### Records to process
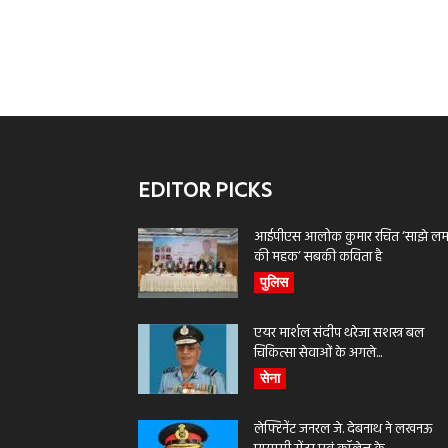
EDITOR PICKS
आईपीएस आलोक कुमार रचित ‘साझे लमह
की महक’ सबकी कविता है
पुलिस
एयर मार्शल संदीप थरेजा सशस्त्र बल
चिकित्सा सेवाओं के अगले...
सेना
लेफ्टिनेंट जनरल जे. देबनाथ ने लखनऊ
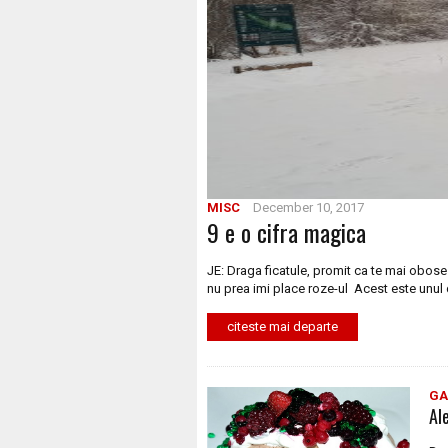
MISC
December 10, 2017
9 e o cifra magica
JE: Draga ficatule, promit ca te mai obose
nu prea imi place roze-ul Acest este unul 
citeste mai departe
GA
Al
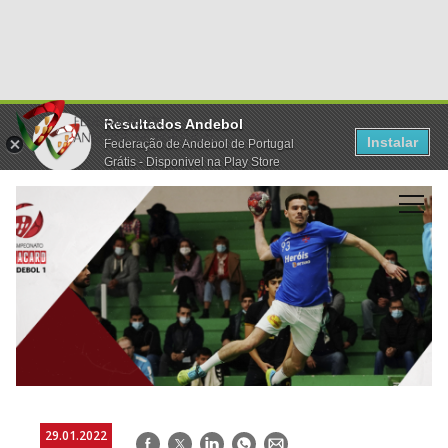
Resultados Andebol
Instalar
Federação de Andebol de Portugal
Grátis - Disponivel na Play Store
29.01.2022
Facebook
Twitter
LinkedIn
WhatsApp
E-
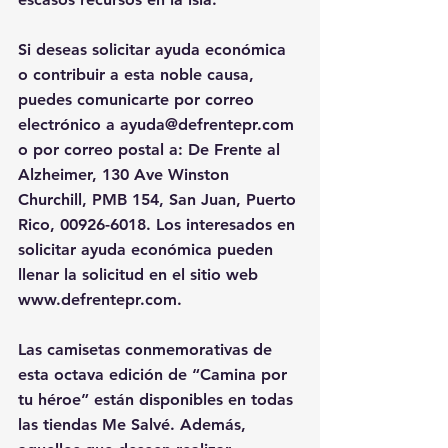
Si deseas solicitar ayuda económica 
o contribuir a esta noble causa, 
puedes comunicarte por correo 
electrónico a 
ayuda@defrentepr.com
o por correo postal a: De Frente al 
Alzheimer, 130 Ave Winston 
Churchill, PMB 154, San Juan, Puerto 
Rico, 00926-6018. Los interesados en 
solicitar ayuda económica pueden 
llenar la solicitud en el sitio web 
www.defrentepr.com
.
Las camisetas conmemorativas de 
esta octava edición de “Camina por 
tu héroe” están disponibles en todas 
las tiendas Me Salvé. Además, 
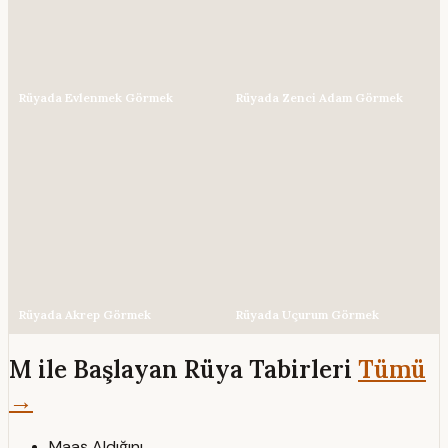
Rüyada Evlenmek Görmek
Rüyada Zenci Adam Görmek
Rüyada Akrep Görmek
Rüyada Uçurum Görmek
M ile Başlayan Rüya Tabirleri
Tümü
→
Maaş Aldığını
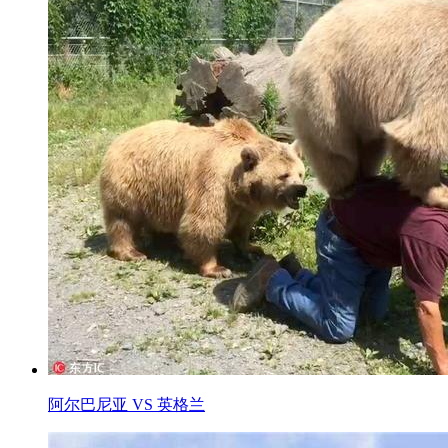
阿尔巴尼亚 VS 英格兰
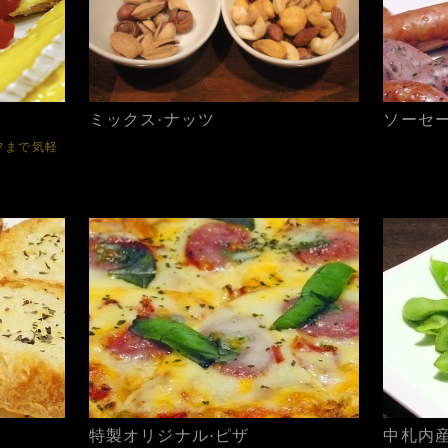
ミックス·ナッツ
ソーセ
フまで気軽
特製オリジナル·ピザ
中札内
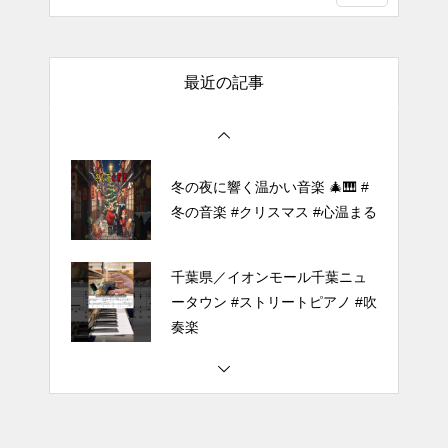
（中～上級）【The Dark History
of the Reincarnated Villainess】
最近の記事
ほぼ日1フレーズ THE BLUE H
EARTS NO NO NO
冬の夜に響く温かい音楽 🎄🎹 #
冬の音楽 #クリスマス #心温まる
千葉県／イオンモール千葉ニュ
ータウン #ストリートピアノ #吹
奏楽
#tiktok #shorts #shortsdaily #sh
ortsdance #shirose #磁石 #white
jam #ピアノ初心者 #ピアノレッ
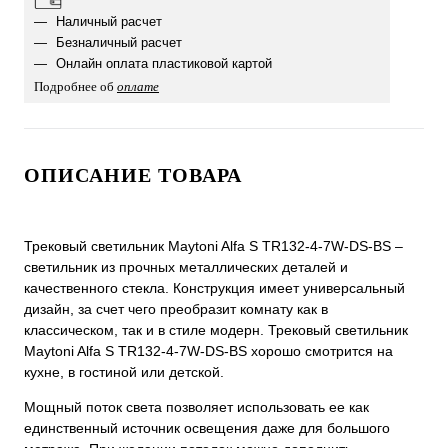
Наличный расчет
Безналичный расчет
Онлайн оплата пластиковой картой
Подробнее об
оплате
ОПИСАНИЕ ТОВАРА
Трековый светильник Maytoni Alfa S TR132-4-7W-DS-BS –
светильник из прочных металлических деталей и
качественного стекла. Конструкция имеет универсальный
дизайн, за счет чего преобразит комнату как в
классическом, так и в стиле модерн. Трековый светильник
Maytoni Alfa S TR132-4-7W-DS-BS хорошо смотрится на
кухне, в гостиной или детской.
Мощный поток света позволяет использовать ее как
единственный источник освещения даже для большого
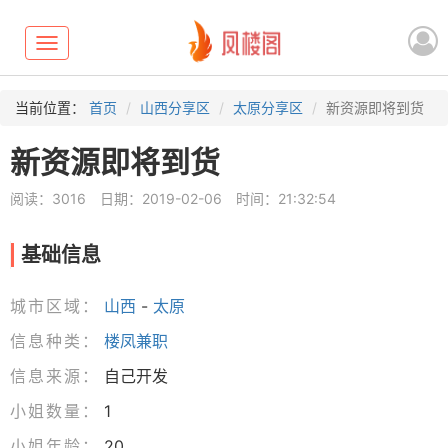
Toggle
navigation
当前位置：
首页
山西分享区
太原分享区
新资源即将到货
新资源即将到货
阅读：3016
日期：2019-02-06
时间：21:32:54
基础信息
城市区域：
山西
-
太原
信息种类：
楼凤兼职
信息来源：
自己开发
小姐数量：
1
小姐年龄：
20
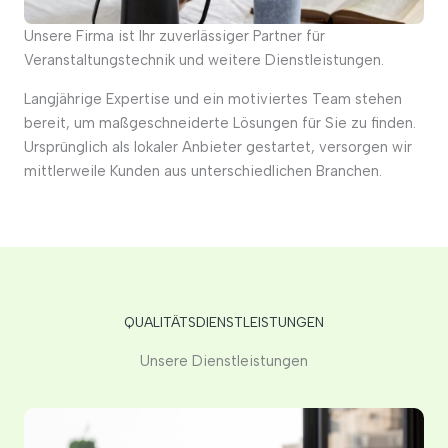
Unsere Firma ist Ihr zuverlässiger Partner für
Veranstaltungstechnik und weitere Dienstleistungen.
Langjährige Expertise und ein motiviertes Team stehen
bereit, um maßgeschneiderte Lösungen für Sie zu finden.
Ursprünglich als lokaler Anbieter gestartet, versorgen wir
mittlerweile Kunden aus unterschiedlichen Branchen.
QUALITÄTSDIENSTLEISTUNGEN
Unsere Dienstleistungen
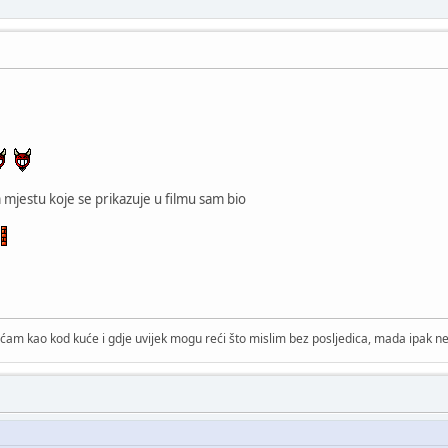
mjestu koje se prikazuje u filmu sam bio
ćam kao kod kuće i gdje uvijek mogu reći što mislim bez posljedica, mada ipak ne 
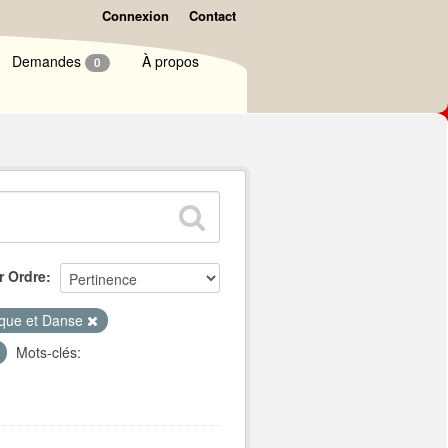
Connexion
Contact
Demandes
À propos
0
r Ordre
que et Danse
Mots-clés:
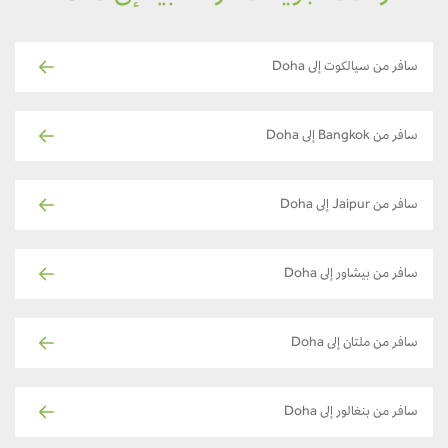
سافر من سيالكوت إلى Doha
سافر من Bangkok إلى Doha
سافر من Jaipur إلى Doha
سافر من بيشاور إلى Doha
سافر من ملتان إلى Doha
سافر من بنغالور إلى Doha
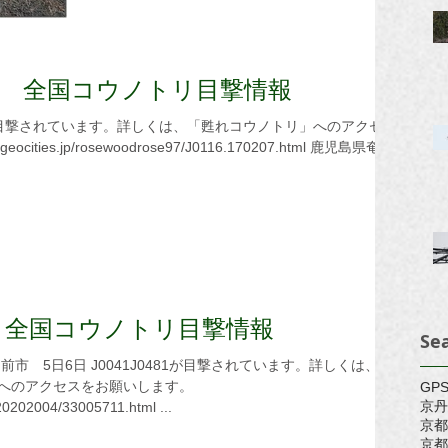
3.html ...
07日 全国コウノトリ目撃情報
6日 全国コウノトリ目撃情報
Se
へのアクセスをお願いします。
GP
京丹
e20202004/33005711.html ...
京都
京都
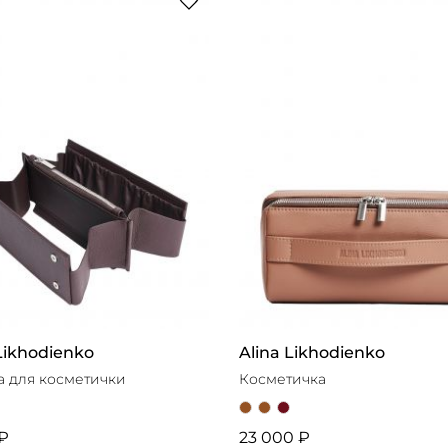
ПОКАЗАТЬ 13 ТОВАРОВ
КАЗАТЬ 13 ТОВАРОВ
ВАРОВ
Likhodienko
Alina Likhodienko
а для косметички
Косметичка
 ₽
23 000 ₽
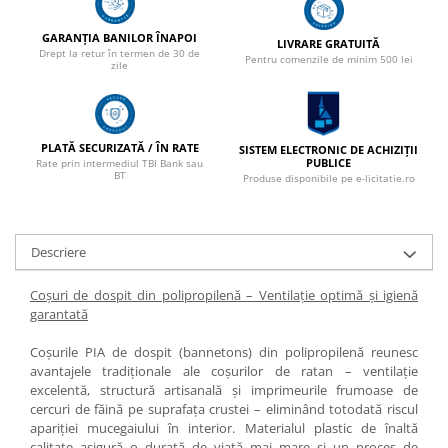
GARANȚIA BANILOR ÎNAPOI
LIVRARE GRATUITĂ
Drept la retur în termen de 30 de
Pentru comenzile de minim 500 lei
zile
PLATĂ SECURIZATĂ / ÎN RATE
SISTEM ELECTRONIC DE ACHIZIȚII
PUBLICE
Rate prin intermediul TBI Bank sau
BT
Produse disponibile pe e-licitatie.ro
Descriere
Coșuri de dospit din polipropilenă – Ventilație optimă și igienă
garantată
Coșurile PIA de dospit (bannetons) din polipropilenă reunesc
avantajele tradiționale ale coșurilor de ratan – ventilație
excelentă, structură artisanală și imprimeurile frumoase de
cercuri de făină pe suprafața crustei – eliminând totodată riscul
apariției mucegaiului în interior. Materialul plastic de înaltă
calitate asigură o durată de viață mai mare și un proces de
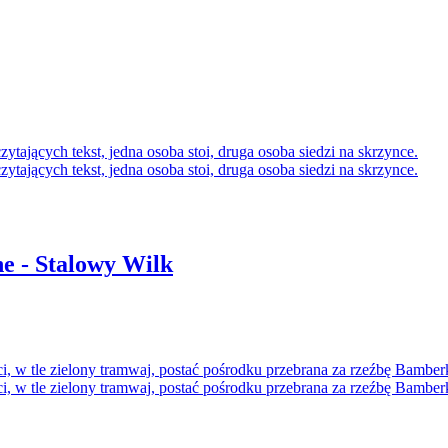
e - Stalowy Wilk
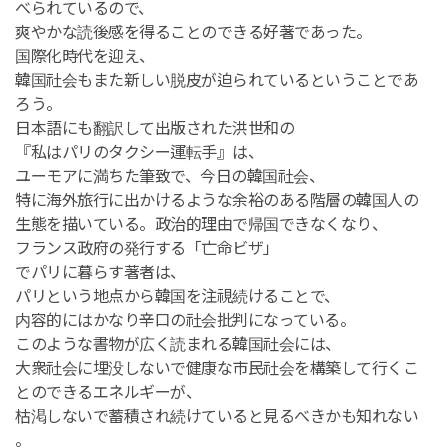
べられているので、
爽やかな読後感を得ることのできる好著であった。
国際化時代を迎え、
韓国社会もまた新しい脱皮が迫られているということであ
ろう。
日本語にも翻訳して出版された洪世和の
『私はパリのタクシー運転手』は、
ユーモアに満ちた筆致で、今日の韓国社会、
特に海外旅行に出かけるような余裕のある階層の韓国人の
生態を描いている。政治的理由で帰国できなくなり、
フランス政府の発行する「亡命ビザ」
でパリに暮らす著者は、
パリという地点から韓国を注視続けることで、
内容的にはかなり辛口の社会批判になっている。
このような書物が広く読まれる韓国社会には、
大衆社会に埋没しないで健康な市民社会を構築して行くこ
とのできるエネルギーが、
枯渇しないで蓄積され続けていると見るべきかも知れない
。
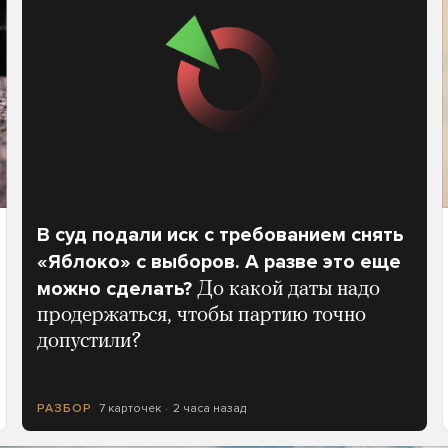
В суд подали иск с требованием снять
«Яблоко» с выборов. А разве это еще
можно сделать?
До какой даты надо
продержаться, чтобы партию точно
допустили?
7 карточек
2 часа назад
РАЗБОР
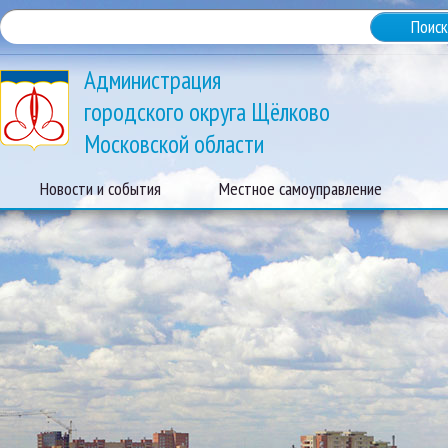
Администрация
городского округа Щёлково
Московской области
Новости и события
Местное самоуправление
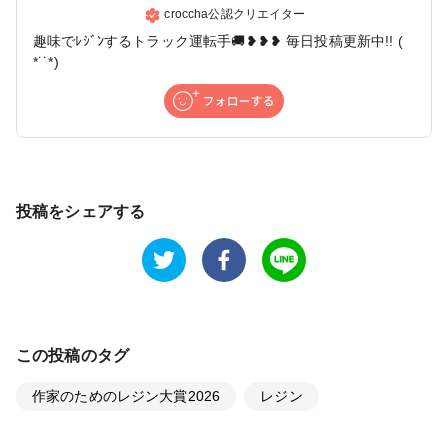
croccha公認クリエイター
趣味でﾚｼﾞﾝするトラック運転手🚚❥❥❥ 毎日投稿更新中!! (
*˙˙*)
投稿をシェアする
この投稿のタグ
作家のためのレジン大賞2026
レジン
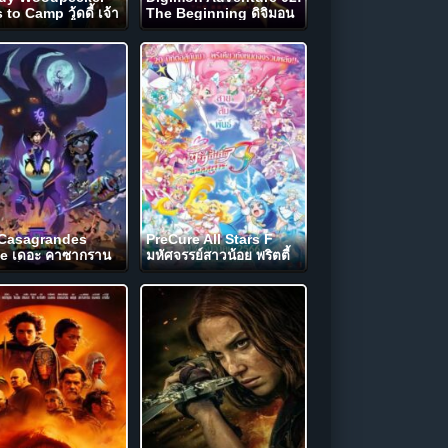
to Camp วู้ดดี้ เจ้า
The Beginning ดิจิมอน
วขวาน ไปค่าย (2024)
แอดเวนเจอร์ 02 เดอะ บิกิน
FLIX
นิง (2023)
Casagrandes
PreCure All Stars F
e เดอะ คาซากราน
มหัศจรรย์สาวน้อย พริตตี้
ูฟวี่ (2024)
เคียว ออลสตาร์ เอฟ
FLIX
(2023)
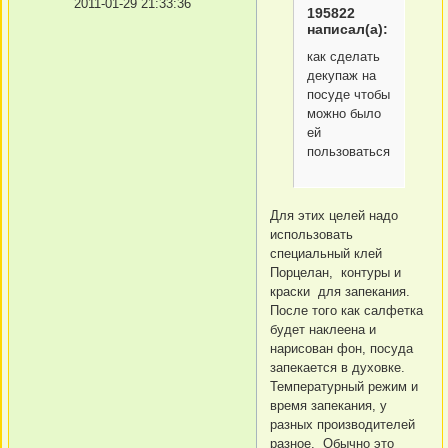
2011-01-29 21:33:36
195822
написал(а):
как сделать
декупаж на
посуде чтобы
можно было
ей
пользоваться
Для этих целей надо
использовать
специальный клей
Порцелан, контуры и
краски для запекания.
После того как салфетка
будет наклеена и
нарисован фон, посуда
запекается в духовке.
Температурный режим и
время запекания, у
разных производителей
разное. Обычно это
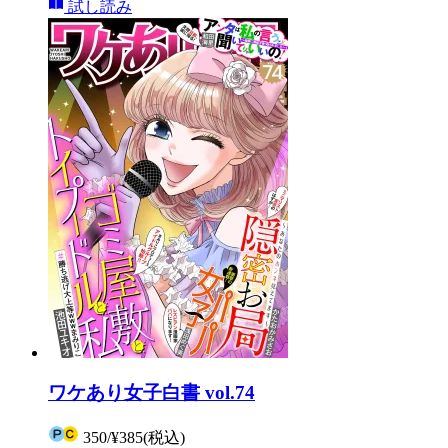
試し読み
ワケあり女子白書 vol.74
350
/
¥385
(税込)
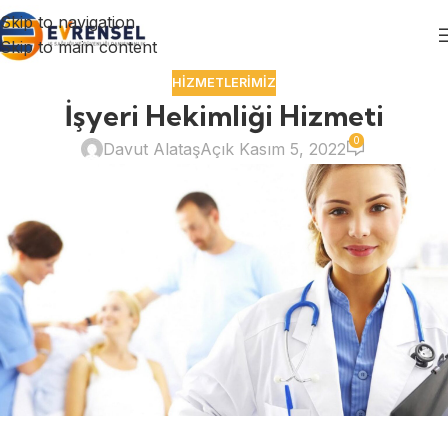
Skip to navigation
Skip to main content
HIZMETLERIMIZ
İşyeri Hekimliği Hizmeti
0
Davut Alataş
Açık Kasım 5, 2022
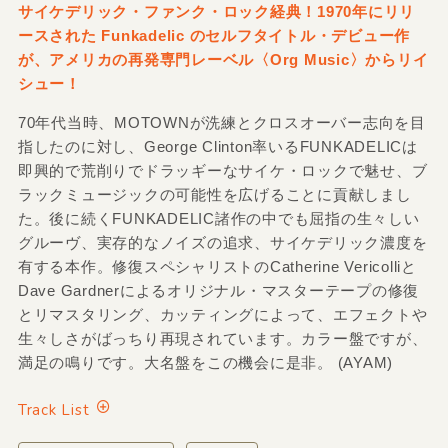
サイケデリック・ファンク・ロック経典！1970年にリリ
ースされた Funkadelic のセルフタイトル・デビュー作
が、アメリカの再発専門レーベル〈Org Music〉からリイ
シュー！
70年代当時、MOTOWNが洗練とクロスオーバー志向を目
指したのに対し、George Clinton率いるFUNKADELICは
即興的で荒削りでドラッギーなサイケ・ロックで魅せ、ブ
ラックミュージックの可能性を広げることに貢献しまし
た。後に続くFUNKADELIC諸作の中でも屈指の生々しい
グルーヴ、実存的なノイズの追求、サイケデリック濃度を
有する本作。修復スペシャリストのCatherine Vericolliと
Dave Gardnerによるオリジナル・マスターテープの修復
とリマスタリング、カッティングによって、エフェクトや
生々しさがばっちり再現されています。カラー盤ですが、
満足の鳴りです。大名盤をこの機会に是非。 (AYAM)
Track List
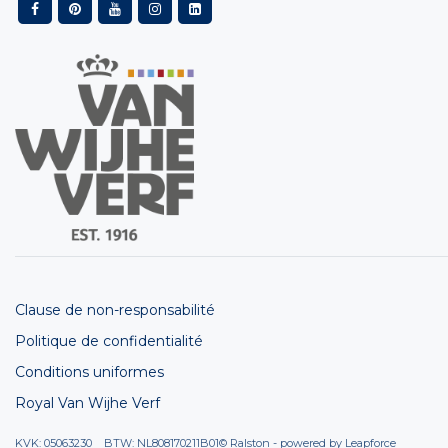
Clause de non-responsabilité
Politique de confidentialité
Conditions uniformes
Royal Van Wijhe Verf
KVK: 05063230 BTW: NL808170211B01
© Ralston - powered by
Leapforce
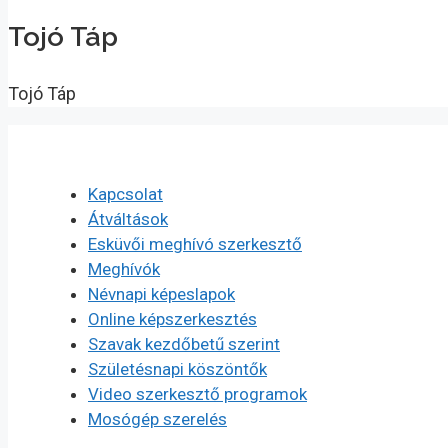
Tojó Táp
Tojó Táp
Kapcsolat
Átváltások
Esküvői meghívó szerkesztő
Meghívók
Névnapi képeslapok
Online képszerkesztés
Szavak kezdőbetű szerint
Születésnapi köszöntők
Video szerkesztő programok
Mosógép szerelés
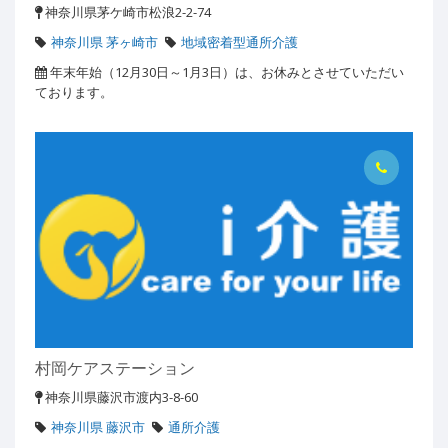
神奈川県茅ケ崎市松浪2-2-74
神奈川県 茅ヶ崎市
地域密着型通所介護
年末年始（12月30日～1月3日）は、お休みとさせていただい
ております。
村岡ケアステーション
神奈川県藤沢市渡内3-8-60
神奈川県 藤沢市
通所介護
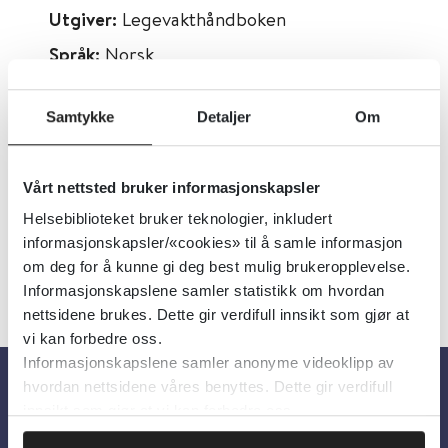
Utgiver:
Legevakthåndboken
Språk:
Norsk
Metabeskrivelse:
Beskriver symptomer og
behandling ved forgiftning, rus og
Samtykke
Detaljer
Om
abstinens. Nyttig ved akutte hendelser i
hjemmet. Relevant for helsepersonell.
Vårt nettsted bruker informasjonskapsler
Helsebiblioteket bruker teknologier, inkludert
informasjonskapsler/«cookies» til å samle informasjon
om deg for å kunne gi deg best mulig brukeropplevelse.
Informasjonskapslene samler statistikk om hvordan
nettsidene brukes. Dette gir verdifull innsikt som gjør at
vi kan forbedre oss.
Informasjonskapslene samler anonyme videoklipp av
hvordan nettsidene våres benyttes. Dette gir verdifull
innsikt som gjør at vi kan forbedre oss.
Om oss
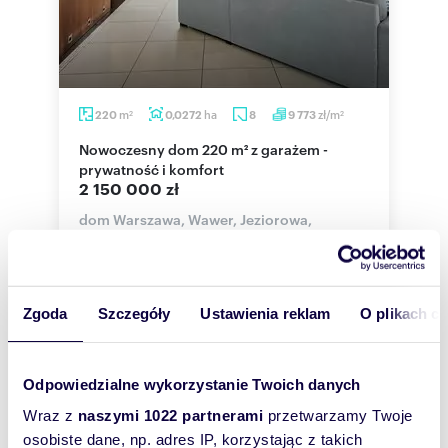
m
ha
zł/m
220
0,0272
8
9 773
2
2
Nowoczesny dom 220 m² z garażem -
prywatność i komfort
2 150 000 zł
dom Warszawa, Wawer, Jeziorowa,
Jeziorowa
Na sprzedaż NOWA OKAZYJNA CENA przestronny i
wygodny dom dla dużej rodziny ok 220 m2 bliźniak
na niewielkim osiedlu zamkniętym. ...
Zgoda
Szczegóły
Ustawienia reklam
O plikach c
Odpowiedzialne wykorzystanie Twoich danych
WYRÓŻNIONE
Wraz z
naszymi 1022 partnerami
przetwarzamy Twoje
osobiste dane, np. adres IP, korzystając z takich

### Exercise requirements
Reproduce only the records from the line containing "GARANȚIA BANILOR ÎNAPOI" down to the line containing "Местное самоуправление". Replace "polipropilenă" with "polietilenă", leave everything else unchanged, and omit the pictures.

### Task response
GARANȚIA BANILOR ÎNAPOI
LIVRARE GRATUITĂ
Drept la retur în termen de 30 de
Pentru comenzile de minim 500 lei
zile
PLATĂ SECURIZATĂ / ÎN RATE
SISTEM ELECTRONIC DE ACHIZIȚII
PUBLICE
Rate prin intermediul TBI Bank sau
BT
Produse disponibile pe e-licitatie.ro
Descriere
Coșuri de dospit din polietilenă – Ventilație optimă și igienă
garantată
Coșurile PIA de dospit (bannetons) din polietilenă reunesc
avantajele tradiționale ale coșurilor de ratan – ventilație
excelentă, structură artisanală și imprimeurile frumoase de
cercuri de făină pe suprafața crustei – eliminând totodată riscul
apariției mucegaiului în interior. Materialul plastic de înaltă
calitate asigură o durată de viață mai mare și un proces de
e - Stalowy Wilk
べられているので、
爽やかな読後感を得ることのできる好著であった。
国際化時代を迎え、
韓国社会もまた新しい脱皮が迫られているということであ
ろう。
日本語にも翻訳して出版された洪世和の
『私はパリのタクシー運転手』は、
ユーモアに満ちた筆致で、今日の韓国社会、
特に海外旅行に出かけるような余裕のある階層の韓国人の
生態を描いている。政治的理由で帰国できなくなり、
フランス政府の発行する「亡命ビザ」
でパリに暮らす著者は、
パリという地点から韓国を注視続けることで、
内容的にはかなり辛口の社会批判になっている。
このような書物が広く読まれる韓国社会には、
大衆社会に埋没しないで健康な市民社会を構築して行くこ
とのできるエネルギーが、
枯渇しないで蓄積され続けていると見るべきかも知れない
。
В суд подали иск с требованием снять
«Яблоко» с выборов. А разве это еще
можно сделать?
До какой даты надо
продержаться, чтобы партию точно
допустили?
7 карточек
2 часа назад
РАЗБОР
Администрация
городского округа Щёлково
Московской области
Новости и события
Местное самоуправление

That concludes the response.